Start EXTRACT TO READ
Joint Release Instructions Creating Deadlock

Many standard escrow agreements require both parties to sign joint written instructions before the escrow agent will release any funds. If one party refuses to sign — whether legitimately disputing a claim or simply being obstructive — the funds stay locked until a court or arbitrator orders their release. This can take months or years and is expensive for both sides, but especially painful for the seller who is waiting on their money.

Interest Allocation Left Unaddressed

Escrow funds held for 12 to 24 months can generate meaningful interest, particularly in higher-rate environments. If the clause does not specify who owns accrued interest, disputes arise at release. Some agreements give all interest to the seller (since it was their money being held), others split it proportionally, and others assign it entirely to the buyer. Silence on this point is a red flag — make sure the clause addresses it explicitly.

No Carve-Out for Undisputed Funds

If a buyer makes a small claim against a portion of the escrow, some escrow agreements freeze the entire escrow amount until that claim is resolved. This is disproportionate and unfair to the seller. A well-negotiated clause should allow the release of funds that are not subject to any pending claim, with only the genuinely disputed amount remaining locked.

Escrow Period That Is Too Long or Open-Ended

An 18-to-24-month holdback is common in M&A deals. Anything significantly longer — or a clause that allows extensions without limitation — should raise a flag, particularly for sellers. Open-ended or automatically extendable escrow periods can effectively trap seller proceeds indefinitely, especially when tied to long-tail liabilities like tax indemnities or environmental claims.

Enforceability

Escrow clauses are generally enforceable in commercial contracts across most jurisdictions, provided they are supported by clear consideration and the escrow agent is a bona fide neutral third party. Courts typically enforce the specific release mechanics agreed to by sophisticated parties, which makes precise drafting essential — courts will usually not rewrite an ambiguous release condition in your favor.
End EXTRACT TO READ
=== PROBLEM SET ===
[1] Using the text on escrow clauses, decide whether each statement agrees with it: (a) An 18-to-24-month holdback is common in M&A deals. (b) Courts will usually rewrite an unclear release condition to help the seller. (c) Some agreements hand all accrued interest to the buyer. Answer yes or no for each and quote the words that settle it.
[2] Pick up the text on escrow clauses where it stops and keep writing.
Start DATASET ENTRIES
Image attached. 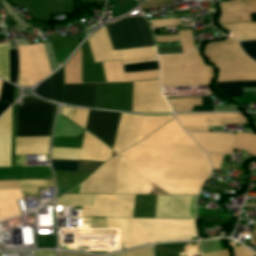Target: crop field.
<instances>
[{
  "mask_svg": "<svg viewBox=\"0 0 256 256\" xmlns=\"http://www.w3.org/2000/svg\"><path fill=\"white\" fill-rule=\"evenodd\" d=\"M119 155L169 194H198L204 181L163 180L164 167L211 168L206 154L176 119Z\"/></svg>",
  "mask_w": 256,
  "mask_h": 256,
  "instance_id": "1",
  "label": "crop field"
},
{
  "mask_svg": "<svg viewBox=\"0 0 256 256\" xmlns=\"http://www.w3.org/2000/svg\"><path fill=\"white\" fill-rule=\"evenodd\" d=\"M133 82L105 83L101 63H94L87 40L52 75L51 101L131 112Z\"/></svg>",
  "mask_w": 256,
  "mask_h": 256,
  "instance_id": "2",
  "label": "crop field"
},
{
  "mask_svg": "<svg viewBox=\"0 0 256 256\" xmlns=\"http://www.w3.org/2000/svg\"><path fill=\"white\" fill-rule=\"evenodd\" d=\"M121 223L124 249L197 237L195 220L121 218Z\"/></svg>",
  "mask_w": 256,
  "mask_h": 256,
  "instance_id": "3",
  "label": "crop field"
},
{
  "mask_svg": "<svg viewBox=\"0 0 256 256\" xmlns=\"http://www.w3.org/2000/svg\"><path fill=\"white\" fill-rule=\"evenodd\" d=\"M161 86L210 85L214 68L208 66L200 56V46L178 55L159 56Z\"/></svg>",
  "mask_w": 256,
  "mask_h": 256,
  "instance_id": "4",
  "label": "crop field"
},
{
  "mask_svg": "<svg viewBox=\"0 0 256 256\" xmlns=\"http://www.w3.org/2000/svg\"><path fill=\"white\" fill-rule=\"evenodd\" d=\"M57 105L24 96L15 108V137L50 136Z\"/></svg>",
  "mask_w": 256,
  "mask_h": 256,
  "instance_id": "5",
  "label": "crop field"
},
{
  "mask_svg": "<svg viewBox=\"0 0 256 256\" xmlns=\"http://www.w3.org/2000/svg\"><path fill=\"white\" fill-rule=\"evenodd\" d=\"M105 26L113 50L155 46L151 28L142 16L117 19Z\"/></svg>",
  "mask_w": 256,
  "mask_h": 256,
  "instance_id": "6",
  "label": "crop field"
},
{
  "mask_svg": "<svg viewBox=\"0 0 256 256\" xmlns=\"http://www.w3.org/2000/svg\"><path fill=\"white\" fill-rule=\"evenodd\" d=\"M204 48L208 63L216 65L219 73L256 72V63L242 52L233 37L208 43Z\"/></svg>",
  "mask_w": 256,
  "mask_h": 256,
  "instance_id": "7",
  "label": "crop field"
},
{
  "mask_svg": "<svg viewBox=\"0 0 256 256\" xmlns=\"http://www.w3.org/2000/svg\"><path fill=\"white\" fill-rule=\"evenodd\" d=\"M132 111L171 112L160 92L158 80L134 83Z\"/></svg>",
  "mask_w": 256,
  "mask_h": 256,
  "instance_id": "8",
  "label": "crop field"
},
{
  "mask_svg": "<svg viewBox=\"0 0 256 256\" xmlns=\"http://www.w3.org/2000/svg\"><path fill=\"white\" fill-rule=\"evenodd\" d=\"M95 62L122 59L123 64L140 63L157 60L155 52L119 56L118 51H112L105 27H102L88 38Z\"/></svg>",
  "mask_w": 256,
  "mask_h": 256,
  "instance_id": "9",
  "label": "crop field"
},
{
  "mask_svg": "<svg viewBox=\"0 0 256 256\" xmlns=\"http://www.w3.org/2000/svg\"><path fill=\"white\" fill-rule=\"evenodd\" d=\"M17 47L19 70L25 69L31 86L51 73L42 43Z\"/></svg>",
  "mask_w": 256,
  "mask_h": 256,
  "instance_id": "10",
  "label": "crop field"
},
{
  "mask_svg": "<svg viewBox=\"0 0 256 256\" xmlns=\"http://www.w3.org/2000/svg\"><path fill=\"white\" fill-rule=\"evenodd\" d=\"M120 156H115L81 183L79 193H115Z\"/></svg>",
  "mask_w": 256,
  "mask_h": 256,
  "instance_id": "11",
  "label": "crop field"
},
{
  "mask_svg": "<svg viewBox=\"0 0 256 256\" xmlns=\"http://www.w3.org/2000/svg\"><path fill=\"white\" fill-rule=\"evenodd\" d=\"M121 113L90 110L85 130L113 147Z\"/></svg>",
  "mask_w": 256,
  "mask_h": 256,
  "instance_id": "12",
  "label": "crop field"
},
{
  "mask_svg": "<svg viewBox=\"0 0 256 256\" xmlns=\"http://www.w3.org/2000/svg\"><path fill=\"white\" fill-rule=\"evenodd\" d=\"M14 4H23L26 11L36 20L50 22V15L59 13L73 14L72 0H12Z\"/></svg>",
  "mask_w": 256,
  "mask_h": 256,
  "instance_id": "13",
  "label": "crop field"
},
{
  "mask_svg": "<svg viewBox=\"0 0 256 256\" xmlns=\"http://www.w3.org/2000/svg\"><path fill=\"white\" fill-rule=\"evenodd\" d=\"M152 183L137 173L122 157L116 193L151 194Z\"/></svg>",
  "mask_w": 256,
  "mask_h": 256,
  "instance_id": "14",
  "label": "crop field"
},
{
  "mask_svg": "<svg viewBox=\"0 0 256 256\" xmlns=\"http://www.w3.org/2000/svg\"><path fill=\"white\" fill-rule=\"evenodd\" d=\"M192 196L156 195L154 217L190 218Z\"/></svg>",
  "mask_w": 256,
  "mask_h": 256,
  "instance_id": "15",
  "label": "crop field"
},
{
  "mask_svg": "<svg viewBox=\"0 0 256 256\" xmlns=\"http://www.w3.org/2000/svg\"><path fill=\"white\" fill-rule=\"evenodd\" d=\"M144 116L122 114L114 148L117 153L134 145L138 141Z\"/></svg>",
  "mask_w": 256,
  "mask_h": 256,
  "instance_id": "16",
  "label": "crop field"
},
{
  "mask_svg": "<svg viewBox=\"0 0 256 256\" xmlns=\"http://www.w3.org/2000/svg\"><path fill=\"white\" fill-rule=\"evenodd\" d=\"M106 82L138 81L158 78V70L123 74L121 61L102 63Z\"/></svg>",
  "mask_w": 256,
  "mask_h": 256,
  "instance_id": "17",
  "label": "crop field"
},
{
  "mask_svg": "<svg viewBox=\"0 0 256 256\" xmlns=\"http://www.w3.org/2000/svg\"><path fill=\"white\" fill-rule=\"evenodd\" d=\"M12 107L0 117V166H11Z\"/></svg>",
  "mask_w": 256,
  "mask_h": 256,
  "instance_id": "18",
  "label": "crop field"
},
{
  "mask_svg": "<svg viewBox=\"0 0 256 256\" xmlns=\"http://www.w3.org/2000/svg\"><path fill=\"white\" fill-rule=\"evenodd\" d=\"M99 141L89 133L85 132L79 159L99 161H107L110 159L113 151Z\"/></svg>",
  "mask_w": 256,
  "mask_h": 256,
  "instance_id": "19",
  "label": "crop field"
},
{
  "mask_svg": "<svg viewBox=\"0 0 256 256\" xmlns=\"http://www.w3.org/2000/svg\"><path fill=\"white\" fill-rule=\"evenodd\" d=\"M116 195H94L93 207L84 206L83 216L112 217Z\"/></svg>",
  "mask_w": 256,
  "mask_h": 256,
  "instance_id": "20",
  "label": "crop field"
},
{
  "mask_svg": "<svg viewBox=\"0 0 256 256\" xmlns=\"http://www.w3.org/2000/svg\"><path fill=\"white\" fill-rule=\"evenodd\" d=\"M23 198L20 190L0 191V216L7 219L21 215L16 199Z\"/></svg>",
  "mask_w": 256,
  "mask_h": 256,
  "instance_id": "21",
  "label": "crop field"
},
{
  "mask_svg": "<svg viewBox=\"0 0 256 256\" xmlns=\"http://www.w3.org/2000/svg\"><path fill=\"white\" fill-rule=\"evenodd\" d=\"M205 150V152L232 154L234 139L224 137L192 136Z\"/></svg>",
  "mask_w": 256,
  "mask_h": 256,
  "instance_id": "22",
  "label": "crop field"
},
{
  "mask_svg": "<svg viewBox=\"0 0 256 256\" xmlns=\"http://www.w3.org/2000/svg\"><path fill=\"white\" fill-rule=\"evenodd\" d=\"M49 137L16 138L15 154L48 153Z\"/></svg>",
  "mask_w": 256,
  "mask_h": 256,
  "instance_id": "23",
  "label": "crop field"
},
{
  "mask_svg": "<svg viewBox=\"0 0 256 256\" xmlns=\"http://www.w3.org/2000/svg\"><path fill=\"white\" fill-rule=\"evenodd\" d=\"M211 169L165 168L164 179L206 180Z\"/></svg>",
  "mask_w": 256,
  "mask_h": 256,
  "instance_id": "24",
  "label": "crop field"
},
{
  "mask_svg": "<svg viewBox=\"0 0 256 256\" xmlns=\"http://www.w3.org/2000/svg\"><path fill=\"white\" fill-rule=\"evenodd\" d=\"M243 2L245 3V5L256 4V0H243ZM255 12L256 5L221 12L222 16L220 22L250 21V14Z\"/></svg>",
  "mask_w": 256,
  "mask_h": 256,
  "instance_id": "25",
  "label": "crop field"
},
{
  "mask_svg": "<svg viewBox=\"0 0 256 256\" xmlns=\"http://www.w3.org/2000/svg\"><path fill=\"white\" fill-rule=\"evenodd\" d=\"M245 117L241 114H176L181 126H204L203 118Z\"/></svg>",
  "mask_w": 256,
  "mask_h": 256,
  "instance_id": "26",
  "label": "crop field"
},
{
  "mask_svg": "<svg viewBox=\"0 0 256 256\" xmlns=\"http://www.w3.org/2000/svg\"><path fill=\"white\" fill-rule=\"evenodd\" d=\"M243 87H256V81L217 82L215 85L226 97L244 96Z\"/></svg>",
  "mask_w": 256,
  "mask_h": 256,
  "instance_id": "27",
  "label": "crop field"
},
{
  "mask_svg": "<svg viewBox=\"0 0 256 256\" xmlns=\"http://www.w3.org/2000/svg\"><path fill=\"white\" fill-rule=\"evenodd\" d=\"M222 25L233 32L239 40L256 39V23H228Z\"/></svg>",
  "mask_w": 256,
  "mask_h": 256,
  "instance_id": "28",
  "label": "crop field"
},
{
  "mask_svg": "<svg viewBox=\"0 0 256 256\" xmlns=\"http://www.w3.org/2000/svg\"><path fill=\"white\" fill-rule=\"evenodd\" d=\"M173 118L174 117L172 115L145 116L143 125H142V129H141V133H140V137H139V141Z\"/></svg>",
  "mask_w": 256,
  "mask_h": 256,
  "instance_id": "29",
  "label": "crop field"
},
{
  "mask_svg": "<svg viewBox=\"0 0 256 256\" xmlns=\"http://www.w3.org/2000/svg\"><path fill=\"white\" fill-rule=\"evenodd\" d=\"M135 195H117L113 217H131Z\"/></svg>",
  "mask_w": 256,
  "mask_h": 256,
  "instance_id": "30",
  "label": "crop field"
},
{
  "mask_svg": "<svg viewBox=\"0 0 256 256\" xmlns=\"http://www.w3.org/2000/svg\"><path fill=\"white\" fill-rule=\"evenodd\" d=\"M234 149L247 151L256 155V135L237 132Z\"/></svg>",
  "mask_w": 256,
  "mask_h": 256,
  "instance_id": "31",
  "label": "crop field"
},
{
  "mask_svg": "<svg viewBox=\"0 0 256 256\" xmlns=\"http://www.w3.org/2000/svg\"><path fill=\"white\" fill-rule=\"evenodd\" d=\"M23 196H37V187L54 186L50 180H19Z\"/></svg>",
  "mask_w": 256,
  "mask_h": 256,
  "instance_id": "32",
  "label": "crop field"
},
{
  "mask_svg": "<svg viewBox=\"0 0 256 256\" xmlns=\"http://www.w3.org/2000/svg\"><path fill=\"white\" fill-rule=\"evenodd\" d=\"M93 195L64 194L57 199L56 205H92Z\"/></svg>",
  "mask_w": 256,
  "mask_h": 256,
  "instance_id": "33",
  "label": "crop field"
},
{
  "mask_svg": "<svg viewBox=\"0 0 256 256\" xmlns=\"http://www.w3.org/2000/svg\"><path fill=\"white\" fill-rule=\"evenodd\" d=\"M205 127H183L185 130L208 131V126H217L225 124L247 123L245 118L234 119H204Z\"/></svg>",
  "mask_w": 256,
  "mask_h": 256,
  "instance_id": "34",
  "label": "crop field"
},
{
  "mask_svg": "<svg viewBox=\"0 0 256 256\" xmlns=\"http://www.w3.org/2000/svg\"><path fill=\"white\" fill-rule=\"evenodd\" d=\"M174 111H190L194 105H201V98H181L168 100Z\"/></svg>",
  "mask_w": 256,
  "mask_h": 256,
  "instance_id": "35",
  "label": "crop field"
},
{
  "mask_svg": "<svg viewBox=\"0 0 256 256\" xmlns=\"http://www.w3.org/2000/svg\"><path fill=\"white\" fill-rule=\"evenodd\" d=\"M81 149L52 148L51 159L78 160Z\"/></svg>",
  "mask_w": 256,
  "mask_h": 256,
  "instance_id": "36",
  "label": "crop field"
},
{
  "mask_svg": "<svg viewBox=\"0 0 256 256\" xmlns=\"http://www.w3.org/2000/svg\"><path fill=\"white\" fill-rule=\"evenodd\" d=\"M0 77L9 81L8 43L0 45Z\"/></svg>",
  "mask_w": 256,
  "mask_h": 256,
  "instance_id": "37",
  "label": "crop field"
},
{
  "mask_svg": "<svg viewBox=\"0 0 256 256\" xmlns=\"http://www.w3.org/2000/svg\"><path fill=\"white\" fill-rule=\"evenodd\" d=\"M256 80V73L219 74L216 81Z\"/></svg>",
  "mask_w": 256,
  "mask_h": 256,
  "instance_id": "38",
  "label": "crop field"
},
{
  "mask_svg": "<svg viewBox=\"0 0 256 256\" xmlns=\"http://www.w3.org/2000/svg\"><path fill=\"white\" fill-rule=\"evenodd\" d=\"M183 53L195 48L191 30L178 31Z\"/></svg>",
  "mask_w": 256,
  "mask_h": 256,
  "instance_id": "39",
  "label": "crop field"
},
{
  "mask_svg": "<svg viewBox=\"0 0 256 256\" xmlns=\"http://www.w3.org/2000/svg\"><path fill=\"white\" fill-rule=\"evenodd\" d=\"M123 69L124 73L141 70H153L158 69V62L155 61L149 63L123 65Z\"/></svg>",
  "mask_w": 256,
  "mask_h": 256,
  "instance_id": "40",
  "label": "crop field"
},
{
  "mask_svg": "<svg viewBox=\"0 0 256 256\" xmlns=\"http://www.w3.org/2000/svg\"><path fill=\"white\" fill-rule=\"evenodd\" d=\"M53 170L76 171L78 161H58L51 160Z\"/></svg>",
  "mask_w": 256,
  "mask_h": 256,
  "instance_id": "41",
  "label": "crop field"
},
{
  "mask_svg": "<svg viewBox=\"0 0 256 256\" xmlns=\"http://www.w3.org/2000/svg\"><path fill=\"white\" fill-rule=\"evenodd\" d=\"M82 228H107L105 218H83Z\"/></svg>",
  "mask_w": 256,
  "mask_h": 256,
  "instance_id": "42",
  "label": "crop field"
},
{
  "mask_svg": "<svg viewBox=\"0 0 256 256\" xmlns=\"http://www.w3.org/2000/svg\"><path fill=\"white\" fill-rule=\"evenodd\" d=\"M119 255L120 256H154L152 246L133 249L127 252L120 253Z\"/></svg>",
  "mask_w": 256,
  "mask_h": 256,
  "instance_id": "43",
  "label": "crop field"
},
{
  "mask_svg": "<svg viewBox=\"0 0 256 256\" xmlns=\"http://www.w3.org/2000/svg\"><path fill=\"white\" fill-rule=\"evenodd\" d=\"M10 82L15 83L17 73L16 49L9 50Z\"/></svg>",
  "mask_w": 256,
  "mask_h": 256,
  "instance_id": "44",
  "label": "crop field"
},
{
  "mask_svg": "<svg viewBox=\"0 0 256 256\" xmlns=\"http://www.w3.org/2000/svg\"><path fill=\"white\" fill-rule=\"evenodd\" d=\"M13 89H14L13 86H11L5 82H2V86H1V90H0V101L12 103Z\"/></svg>",
  "mask_w": 256,
  "mask_h": 256,
  "instance_id": "45",
  "label": "crop field"
},
{
  "mask_svg": "<svg viewBox=\"0 0 256 256\" xmlns=\"http://www.w3.org/2000/svg\"><path fill=\"white\" fill-rule=\"evenodd\" d=\"M89 110L87 109H77L75 108L74 116L72 121L81 127L85 128L87 116H88Z\"/></svg>",
  "mask_w": 256,
  "mask_h": 256,
  "instance_id": "46",
  "label": "crop field"
},
{
  "mask_svg": "<svg viewBox=\"0 0 256 256\" xmlns=\"http://www.w3.org/2000/svg\"><path fill=\"white\" fill-rule=\"evenodd\" d=\"M102 163L104 162L79 160L77 171L93 172Z\"/></svg>",
  "mask_w": 256,
  "mask_h": 256,
  "instance_id": "47",
  "label": "crop field"
},
{
  "mask_svg": "<svg viewBox=\"0 0 256 256\" xmlns=\"http://www.w3.org/2000/svg\"><path fill=\"white\" fill-rule=\"evenodd\" d=\"M50 85H51V77H49L46 81L41 83L36 89L35 93L49 99L50 97Z\"/></svg>",
  "mask_w": 256,
  "mask_h": 256,
  "instance_id": "48",
  "label": "crop field"
},
{
  "mask_svg": "<svg viewBox=\"0 0 256 256\" xmlns=\"http://www.w3.org/2000/svg\"><path fill=\"white\" fill-rule=\"evenodd\" d=\"M245 53L251 58H256V41L239 42Z\"/></svg>",
  "mask_w": 256,
  "mask_h": 256,
  "instance_id": "49",
  "label": "crop field"
},
{
  "mask_svg": "<svg viewBox=\"0 0 256 256\" xmlns=\"http://www.w3.org/2000/svg\"><path fill=\"white\" fill-rule=\"evenodd\" d=\"M150 22H151L152 27L181 25L180 20L179 19H174V18L154 20V21H150Z\"/></svg>",
  "mask_w": 256,
  "mask_h": 256,
  "instance_id": "50",
  "label": "crop field"
},
{
  "mask_svg": "<svg viewBox=\"0 0 256 256\" xmlns=\"http://www.w3.org/2000/svg\"><path fill=\"white\" fill-rule=\"evenodd\" d=\"M192 111H213L212 101H209V96H202V106H194Z\"/></svg>",
  "mask_w": 256,
  "mask_h": 256,
  "instance_id": "51",
  "label": "crop field"
},
{
  "mask_svg": "<svg viewBox=\"0 0 256 256\" xmlns=\"http://www.w3.org/2000/svg\"><path fill=\"white\" fill-rule=\"evenodd\" d=\"M220 6H221V10L224 11L228 9L242 7L243 5L240 0H231V1L221 3Z\"/></svg>",
  "mask_w": 256,
  "mask_h": 256,
  "instance_id": "52",
  "label": "crop field"
},
{
  "mask_svg": "<svg viewBox=\"0 0 256 256\" xmlns=\"http://www.w3.org/2000/svg\"><path fill=\"white\" fill-rule=\"evenodd\" d=\"M158 54L182 53L181 46L157 48Z\"/></svg>",
  "mask_w": 256,
  "mask_h": 256,
  "instance_id": "53",
  "label": "crop field"
},
{
  "mask_svg": "<svg viewBox=\"0 0 256 256\" xmlns=\"http://www.w3.org/2000/svg\"><path fill=\"white\" fill-rule=\"evenodd\" d=\"M190 135L235 137V134L217 132H188Z\"/></svg>",
  "mask_w": 256,
  "mask_h": 256,
  "instance_id": "54",
  "label": "crop field"
},
{
  "mask_svg": "<svg viewBox=\"0 0 256 256\" xmlns=\"http://www.w3.org/2000/svg\"><path fill=\"white\" fill-rule=\"evenodd\" d=\"M150 51H155V47L128 49V50L119 51V53L120 55H125V54H135V53L150 52Z\"/></svg>",
  "mask_w": 256,
  "mask_h": 256,
  "instance_id": "55",
  "label": "crop field"
},
{
  "mask_svg": "<svg viewBox=\"0 0 256 256\" xmlns=\"http://www.w3.org/2000/svg\"><path fill=\"white\" fill-rule=\"evenodd\" d=\"M209 157H210V159L212 161L213 169L218 170L224 155L209 154Z\"/></svg>",
  "mask_w": 256,
  "mask_h": 256,
  "instance_id": "56",
  "label": "crop field"
},
{
  "mask_svg": "<svg viewBox=\"0 0 256 256\" xmlns=\"http://www.w3.org/2000/svg\"><path fill=\"white\" fill-rule=\"evenodd\" d=\"M19 189L17 181H0V190Z\"/></svg>",
  "mask_w": 256,
  "mask_h": 256,
  "instance_id": "57",
  "label": "crop field"
},
{
  "mask_svg": "<svg viewBox=\"0 0 256 256\" xmlns=\"http://www.w3.org/2000/svg\"><path fill=\"white\" fill-rule=\"evenodd\" d=\"M108 228H121L120 218H106Z\"/></svg>",
  "mask_w": 256,
  "mask_h": 256,
  "instance_id": "58",
  "label": "crop field"
},
{
  "mask_svg": "<svg viewBox=\"0 0 256 256\" xmlns=\"http://www.w3.org/2000/svg\"><path fill=\"white\" fill-rule=\"evenodd\" d=\"M235 256H255V254L251 253L249 250L241 247L235 250Z\"/></svg>",
  "mask_w": 256,
  "mask_h": 256,
  "instance_id": "59",
  "label": "crop field"
},
{
  "mask_svg": "<svg viewBox=\"0 0 256 256\" xmlns=\"http://www.w3.org/2000/svg\"><path fill=\"white\" fill-rule=\"evenodd\" d=\"M157 42L179 41L178 35L156 37Z\"/></svg>",
  "mask_w": 256,
  "mask_h": 256,
  "instance_id": "60",
  "label": "crop field"
},
{
  "mask_svg": "<svg viewBox=\"0 0 256 256\" xmlns=\"http://www.w3.org/2000/svg\"><path fill=\"white\" fill-rule=\"evenodd\" d=\"M74 108L61 107L60 112L67 116L69 119H72ZM62 114V115H63Z\"/></svg>",
  "mask_w": 256,
  "mask_h": 256,
  "instance_id": "61",
  "label": "crop field"
},
{
  "mask_svg": "<svg viewBox=\"0 0 256 256\" xmlns=\"http://www.w3.org/2000/svg\"><path fill=\"white\" fill-rule=\"evenodd\" d=\"M204 256H230V251L224 250V251H218V252H212V253H206L203 254Z\"/></svg>",
  "mask_w": 256,
  "mask_h": 256,
  "instance_id": "62",
  "label": "crop field"
},
{
  "mask_svg": "<svg viewBox=\"0 0 256 256\" xmlns=\"http://www.w3.org/2000/svg\"><path fill=\"white\" fill-rule=\"evenodd\" d=\"M159 1H163V0H159ZM159 1H155V2H159ZM172 1H173V0H167V1H163V2L156 3V4H152V3H155V2L146 3V4H142L141 6L148 5V4H152V5H148V6H144V7H140V8L153 7V6L161 5V4L168 3V2H172ZM169 4H174V2L168 3V4H164V5H169ZM161 6H162V5H161Z\"/></svg>",
  "mask_w": 256,
  "mask_h": 256,
  "instance_id": "63",
  "label": "crop field"
},
{
  "mask_svg": "<svg viewBox=\"0 0 256 256\" xmlns=\"http://www.w3.org/2000/svg\"><path fill=\"white\" fill-rule=\"evenodd\" d=\"M34 256H55L54 251H37L33 252Z\"/></svg>",
  "mask_w": 256,
  "mask_h": 256,
  "instance_id": "64",
  "label": "crop field"
},
{
  "mask_svg": "<svg viewBox=\"0 0 256 256\" xmlns=\"http://www.w3.org/2000/svg\"><path fill=\"white\" fill-rule=\"evenodd\" d=\"M59 256H91V255H82V254H73V253H66V252H61ZM110 256H119L117 255H110Z\"/></svg>",
  "mask_w": 256,
  "mask_h": 256,
  "instance_id": "65",
  "label": "crop field"
},
{
  "mask_svg": "<svg viewBox=\"0 0 256 256\" xmlns=\"http://www.w3.org/2000/svg\"><path fill=\"white\" fill-rule=\"evenodd\" d=\"M69 190H71V189H69V188L57 187V196H59V195L65 193V192H67V191H69ZM57 198H58V197H57Z\"/></svg>",
  "mask_w": 256,
  "mask_h": 256,
  "instance_id": "66",
  "label": "crop field"
},
{
  "mask_svg": "<svg viewBox=\"0 0 256 256\" xmlns=\"http://www.w3.org/2000/svg\"><path fill=\"white\" fill-rule=\"evenodd\" d=\"M9 106L10 104L0 103V114L4 112Z\"/></svg>",
  "mask_w": 256,
  "mask_h": 256,
  "instance_id": "67",
  "label": "crop field"
},
{
  "mask_svg": "<svg viewBox=\"0 0 256 256\" xmlns=\"http://www.w3.org/2000/svg\"><path fill=\"white\" fill-rule=\"evenodd\" d=\"M252 242H253L254 244H256V230H255V233H254Z\"/></svg>",
  "mask_w": 256,
  "mask_h": 256,
  "instance_id": "68",
  "label": "crop field"
},
{
  "mask_svg": "<svg viewBox=\"0 0 256 256\" xmlns=\"http://www.w3.org/2000/svg\"><path fill=\"white\" fill-rule=\"evenodd\" d=\"M150 1H155V0H146L145 2H150Z\"/></svg>",
  "mask_w": 256,
  "mask_h": 256,
  "instance_id": "69",
  "label": "crop field"
},
{
  "mask_svg": "<svg viewBox=\"0 0 256 256\" xmlns=\"http://www.w3.org/2000/svg\"><path fill=\"white\" fill-rule=\"evenodd\" d=\"M1 82H2V80H0V86H1Z\"/></svg>",
  "mask_w": 256,
  "mask_h": 256,
  "instance_id": "70",
  "label": "crop field"
}]
</instances>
End DATASET ENTRIES
=== RESPONSES IN ORDER ===
[1]
(a) Yes: "An 18-to-24-month holdback is common in M&A deals."
(b) No: "courts will usually not rewrite an ambiguous release condition in your favor."
(c) Yes: "others assign it entirely to the buyer."

[2]
Varies by jurisdiction

In the United States, escrow law is primarily governed at the state level, and states vary in their licensing requirements for escrow agents and their interpretation of escrow agreement terms — California, for example, has particularly detailed escrow agent licensing rules. In the UK, retention arrangements function similarly but may be structured as contractual holdbacks rather than true third-party escrows, and the tax treatment of escrowed funds can differ significantly. In cross-border deals, the governing law of the escrow agreement itself may differ from the governing law of the main contract, which creates additional complexity. Consult a qualified lawyer in the relevant jurisdiction before finalizing escrow terms.

Negotiation Tips

  1. Push for a clear, objective definition of every condition that must be satisfied before escrow funds are released — if a condition cannot be measured or verified without a lawsuit, it needs to be rewritten.
  2. Negotiate a carve-out that requires the escrow agent to release undisputed funds promptly even when a partial claim is pending, so a small dispute does not freeze your entire holdback amount.
  3. Specify the interest allocation in the clause itself, not just in a separate escrow agreement — decide whether interest follows the principal (most favorable to sellers) or accrues to the buyer, and make sure both documents are consistent.
  4. Include a specific, binding dispute resolution mechanism — such as expedited arbitration with a defined timeline — directly in the escrow clause to prevent deadlock over joint release instructions from dragging on indefinitely.
  5. As a seller, try to negotiate the shortest defensible escrow period for each category of claim, since different indemnification obligations carry different risk durations — general rep and warranty claims may warrant 18 months while tax or fraud carve-outs can justify longer tails without holding all funds for the same period.
  6. Ask for a mutual escrow — or at least a clear indemnification floor and cap — so that the escrow amount is proportionate to the realistic risk of post-closing claims rather than a blanket percentage that may over-secure the buyer at the seller's expense.

Frequently Asked Questions

What is an escrow clause in a contract?

An escrow clause requires a defined portion of the contract payment to be held by a neutral third party — the escrow agent — rather than paid directly to the seller at closing. The funds are released only when both parties agree that specific conditions have been met, or when a dispute resolution process orders their release. It protects the buyer against post-closing claims while giving the seller assurance that the funds exist and are accounted for.

What is a holdback clause and is it the same as an escrow clause?

A holdback clause and an escrow clause are closely related and often used interchangeably, but there is a technical distinction. A holdback typically refers to a portion of the payment retained by the buyer directly — held in the buyer's own account — rather than placed with a neutral escrow agent. An escrow clause, by contrast, always involves a third-party escrow agent who holds the funds independently. From a seller's perspective, a true escrow is generally preferable because the funds are segregated and cannot be commingled with the buyer's assets.

What is a retention clause and how does it work?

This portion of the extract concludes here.